店長現金やり取り 中古車業界、背景に保険契約めぐる激しい競争

 ビッグモーター社の店長間で行われていた現金授受の背景には、車自体よりも収益性の高い保険契約をめぐる業界内の「激しいパイの奪い合い」(損保関係者)があるとみられる。労働行政関係者らは「ここまで大規模な『罰金』の仕組みは聞いたことがない」と驚きの声を上げる。

 ■「以前は青天井」

 「現在は上限10万円だが、以前は青天井だったと聞いている。こんなことをしなくても業績を伸ばせるはずだが」。あるビッグモーター社員はこう嘆く。

 販売店に設定された保険契約の獲得目標額は1人当たり前年同月比25万円増。一般的な自動車保険で単純計算すると、従業員5人の販売店では毎月約30件の新規契約が必要だという。通常は1年契約のため、前年の契約者が更新しなければ、その分も増やさなければならない。

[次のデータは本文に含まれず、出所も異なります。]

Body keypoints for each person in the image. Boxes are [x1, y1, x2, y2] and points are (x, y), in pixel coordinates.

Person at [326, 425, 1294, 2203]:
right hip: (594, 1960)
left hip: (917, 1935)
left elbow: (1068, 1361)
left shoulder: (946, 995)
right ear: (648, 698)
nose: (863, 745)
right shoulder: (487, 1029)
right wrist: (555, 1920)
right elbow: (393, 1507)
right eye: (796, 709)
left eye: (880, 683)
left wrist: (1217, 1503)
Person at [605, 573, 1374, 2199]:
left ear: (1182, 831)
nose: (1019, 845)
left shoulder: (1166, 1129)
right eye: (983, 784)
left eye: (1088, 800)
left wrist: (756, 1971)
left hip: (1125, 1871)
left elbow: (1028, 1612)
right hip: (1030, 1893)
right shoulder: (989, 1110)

 損保関係者は「開店数年後の古い販売店は、よほど工夫しないと毎年増やし続けるのは無理がある。保険獲得のためにここまでやるとは…」と絶句する。

 ■車値引いても

 過当競争の中古車業界。市場は若者の車離れや車の性能向上の影響で年々、縮小し続けている。日本自動車販売協会連合会のまとめによると、昨年の全国の中古車販売台数は約373万台で、10年前の約7割にまで落ち込んだ。

 そうした中で収益を上げるには、保険代理業務で稼ぐ手数料が重要になる。この損保関係者は「法令違反だが、『保険を切り替えてくれれば車の価格を値引きしますよ』と持ちかけてでも、保険を売り込む業者も実在する」と内情を明かす。

 任意保険は加入率が高く、他社からの切り替えが前提で、顧客の奪い合いに勝つために報酬などのインセンティブ(動機付け)を社内に設定する業者も多いという。